Well it isn't really a unit test if you don't, is it? If you don't mock it then you're not only testing classes under unit tests, but also C's methods. And you're doing that not just in one place but in several different places in your testbase. The same methods. Over and over again.


I don't understand. If my unit test calls C.getX() over and over again, how is it bad?


C.getX() is going to be called by many different methods in many classes. This means that each time you unit test any of these methods, you're also testing C.getX() when you should only be testing what the method does.


+ sign and - sign are also called by unit tests many times, so you also repeatedly testing arithmetic operations "each time you unit test any of these methods, ... when you should only be testing what the method does".

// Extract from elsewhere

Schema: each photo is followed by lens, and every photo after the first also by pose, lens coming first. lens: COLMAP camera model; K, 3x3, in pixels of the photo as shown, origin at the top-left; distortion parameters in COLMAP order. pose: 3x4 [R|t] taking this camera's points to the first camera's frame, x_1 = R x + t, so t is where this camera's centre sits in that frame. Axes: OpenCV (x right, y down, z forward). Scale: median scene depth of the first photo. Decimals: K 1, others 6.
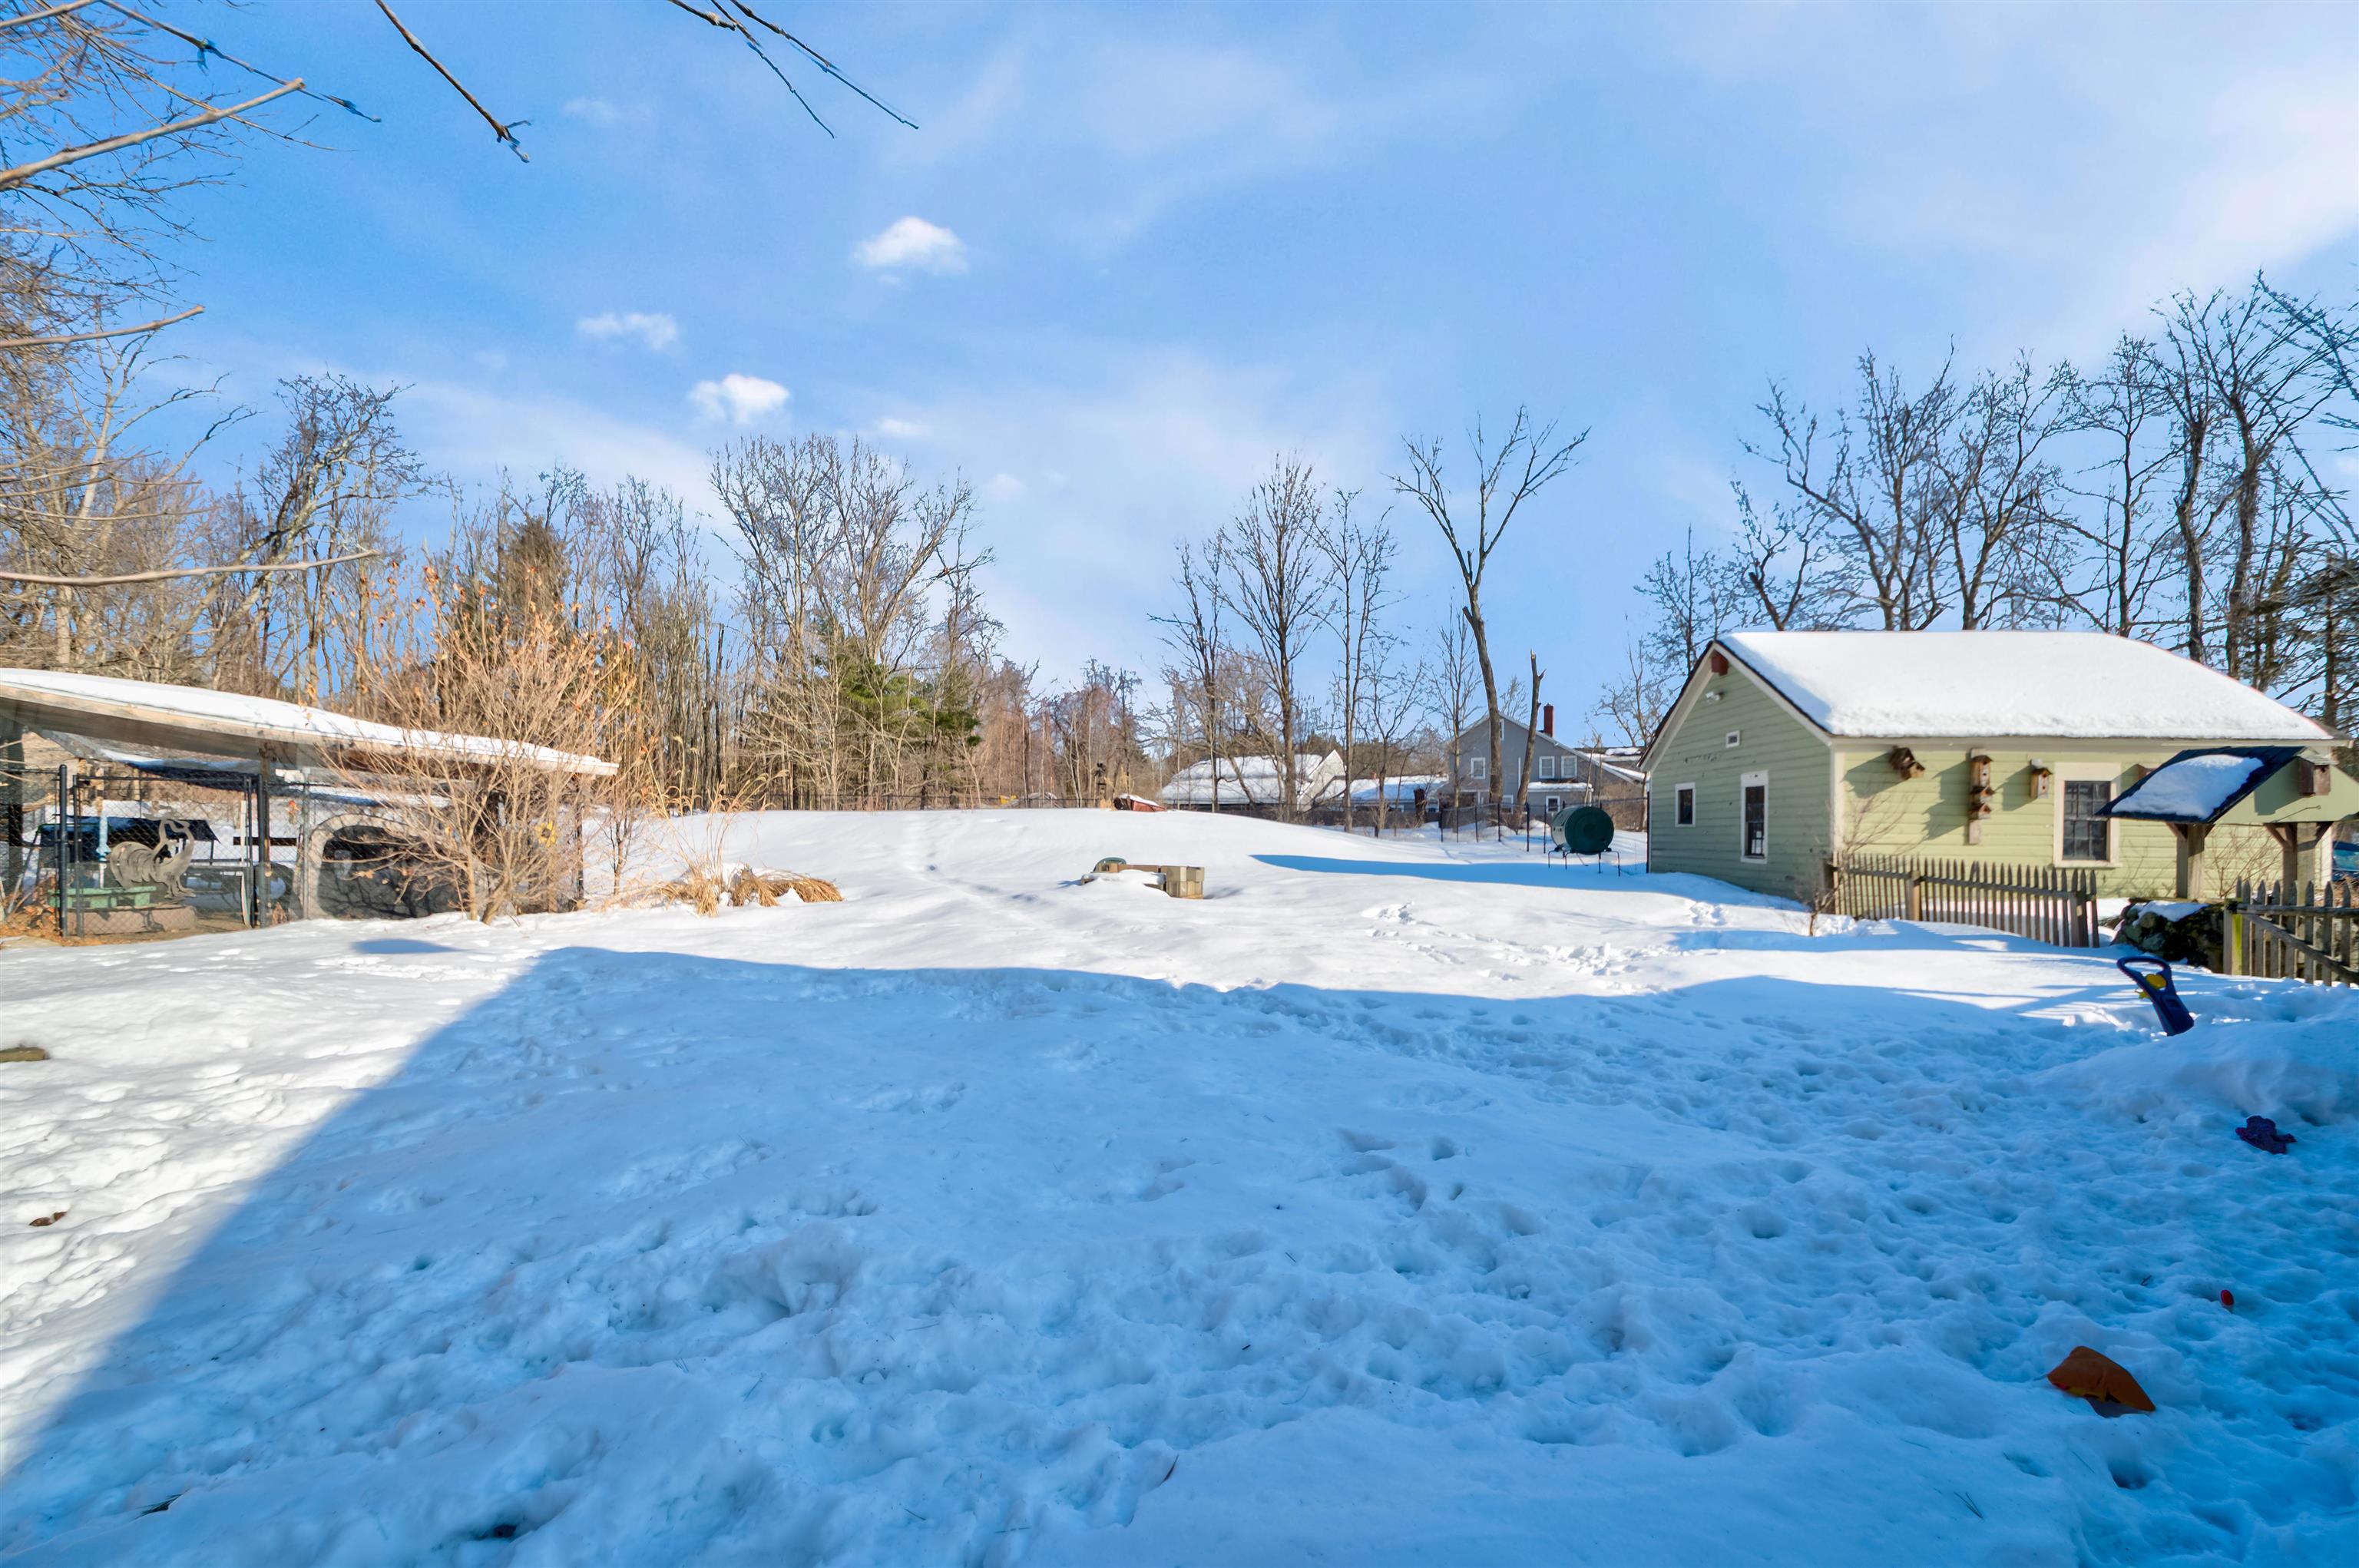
lens RADIAL K [[998.9, 0, 1177.7], [0, 998.9, 826.9], [0, 0, 1]] dist [-0.036113, -0.000256]
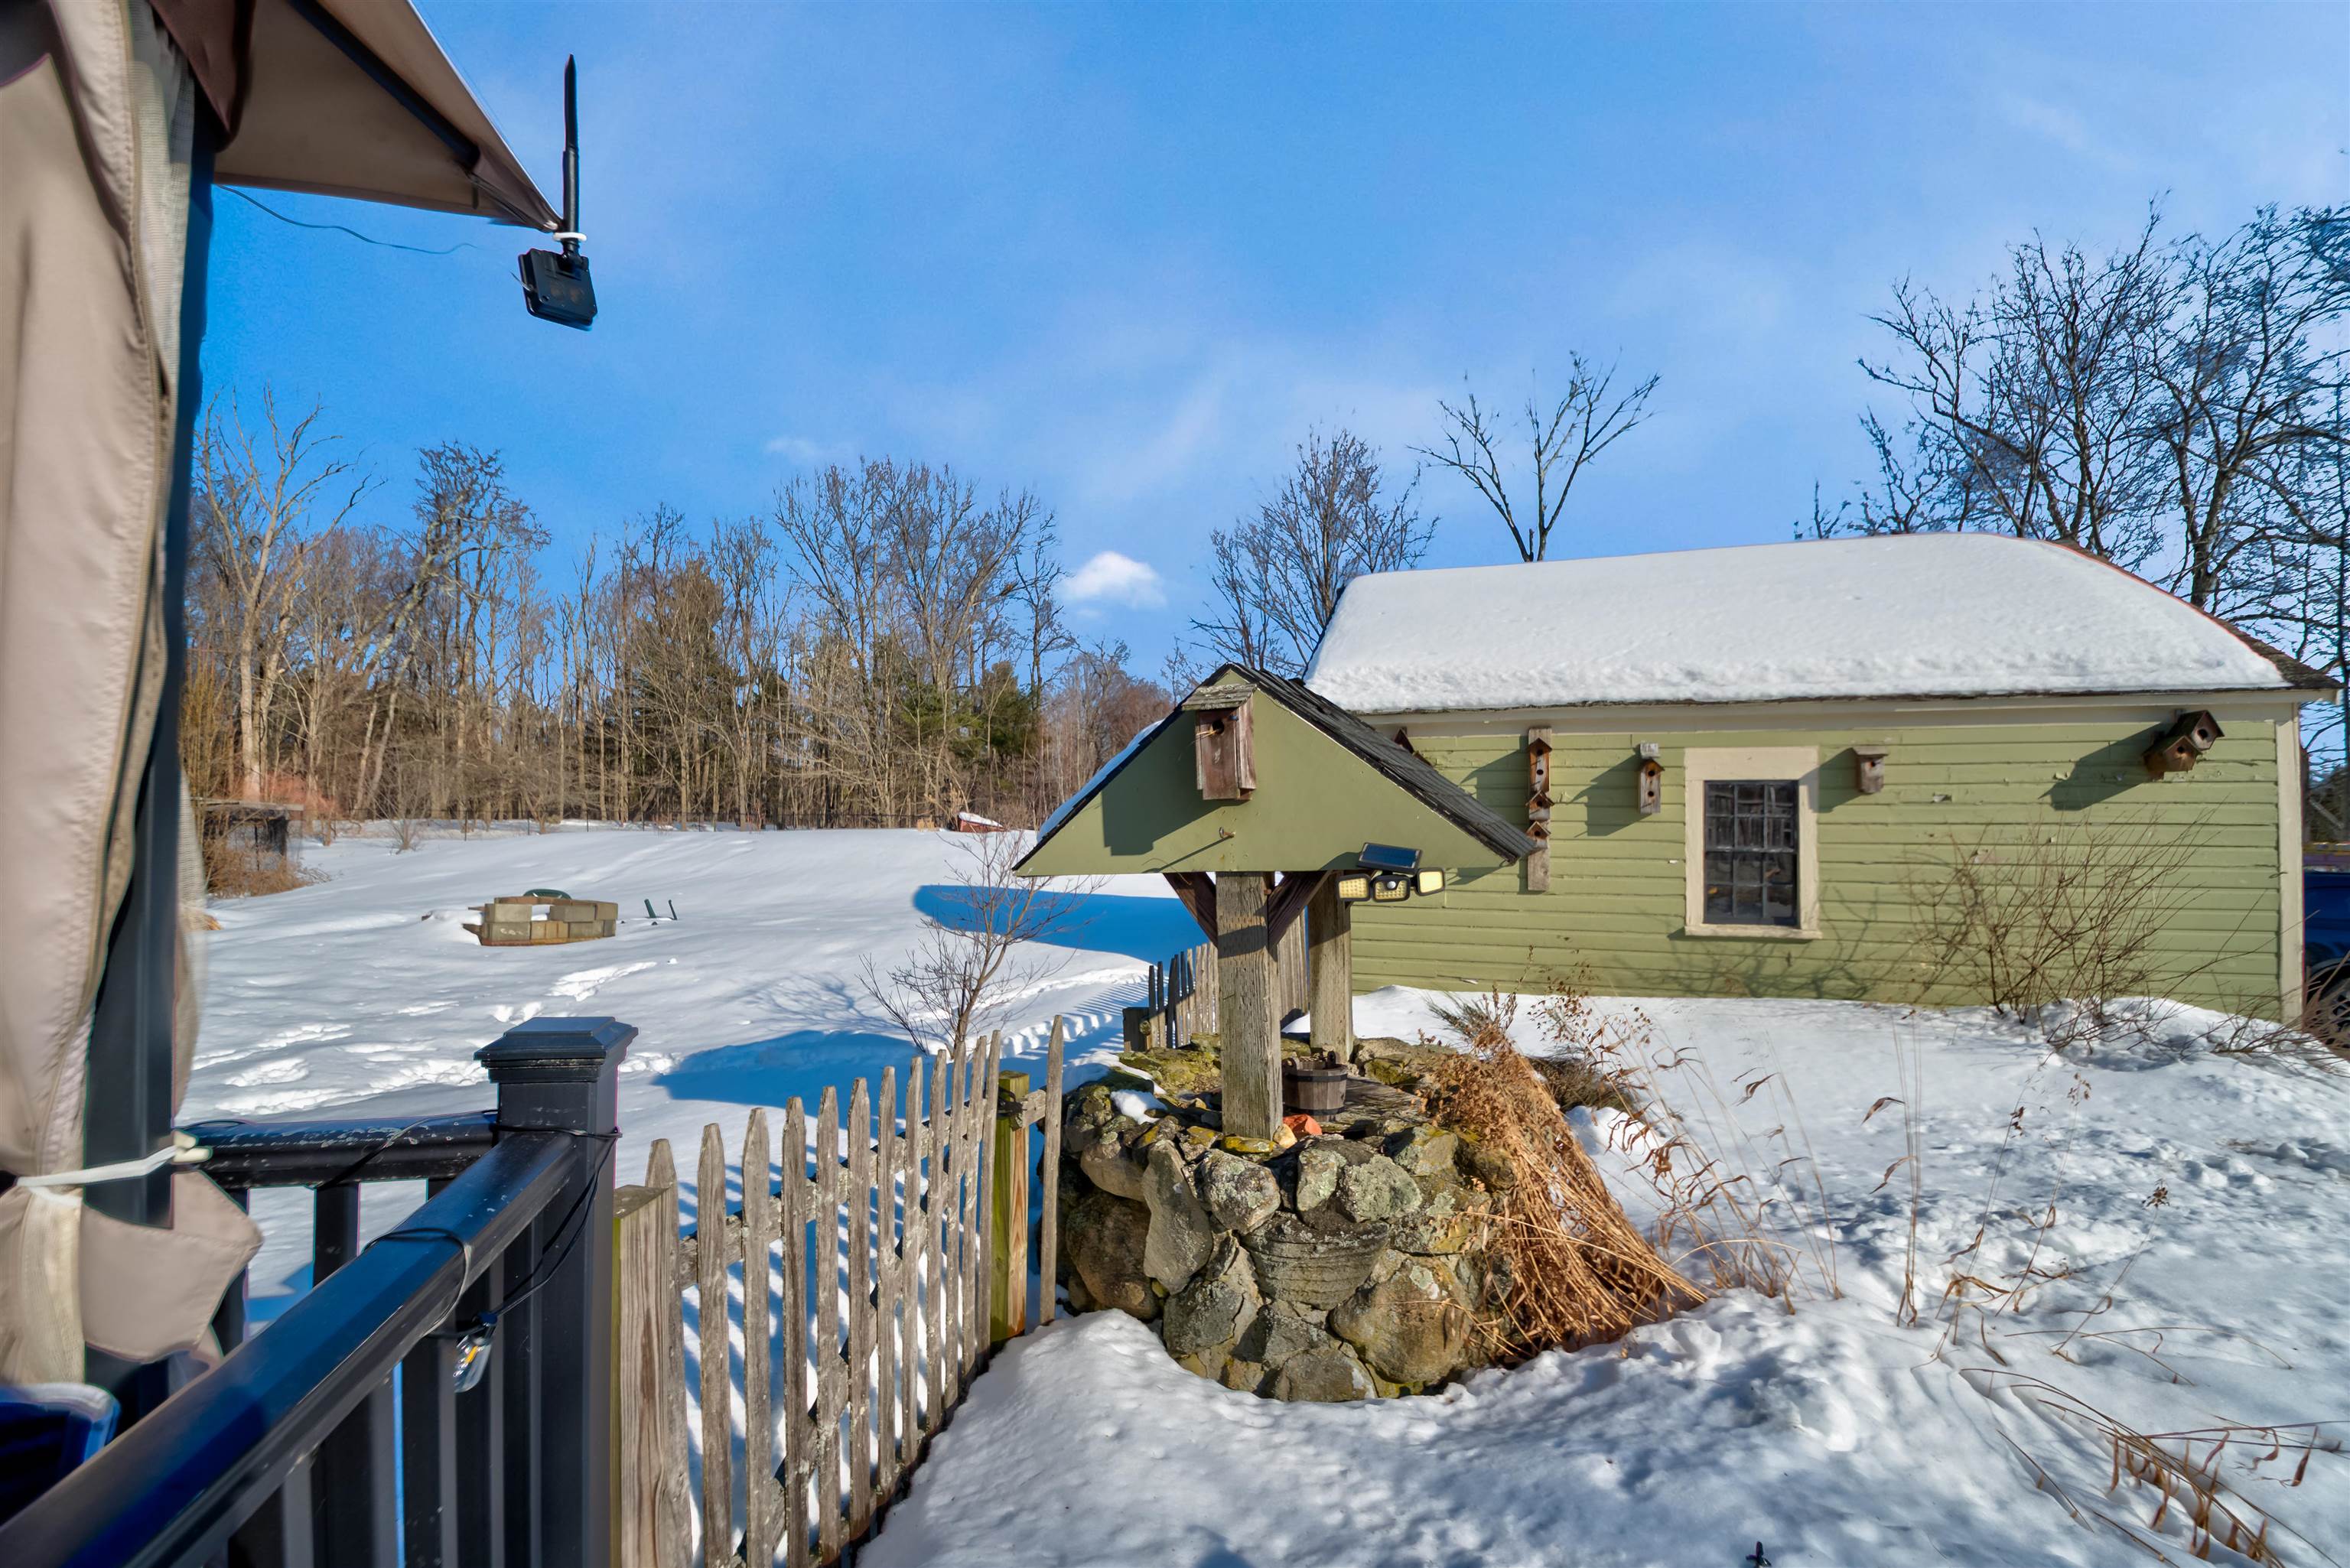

Edit: I see what you say, but I think that effort we spend on decomposing app into perfectly isolated unit tests is far greater then the effort of identifying and troubleshooting where the less perfect test failed.


In my case a cache could be something remote, having any calls directly to that will slow down unit tests a lot, having one or two calls to it unit testing the cache implementation it self is OK, but having every method which makes use of it make those calls isn't going to work.

In reply to your original question, its not extremely bad if you can't unit test that class alone , but in this case you wouldn't be able to unit test anything which uses it either.


You want to mock cache so you can replace it with a trivial implementation that always contains precisely what the test expects it to contain.


Fill up the cache with mocks of the objects it needs to contain. 10 objects = 10 lines of code.

If you really want to have different cache implementation for testing purpose, use C as just an instance storage, and return reference not to self but to cache interface. Put a switch inside static C.getX() that returns IX. Inside of switch statement see if System.getProperty("isTest")=true and return XSimple (which implements IX), otherwise return XReal (which also implements IX). Few lines of code, transparent and debuggable.


"Fill up the cache with mocks of the objects it needs to contain. 10 objects = 10 lines of code."

But then I'm not testing the code that uses the cache, I'm testing the cache plus the code that uses the cache. Which is a valuable test but a separate one.

Regarding your proposed implementation, that sounds like basically what I proposed here:

https://news.ycombinator.com/item?id=7153126


Funny, I saw your code, but didn't put your name and code together:) There are many ways to mock a singleton. I am not against mocking it, but against over-complicating. Also, I think that we are taking unit testing a bit too far in trying to decompose the app into smallest pieces. Unit tests have specific goals, like verifying correctness of calculations or performance benchmarks. If test raises a red flag, it takes a few minutes to isolate the piece of code that is at fault.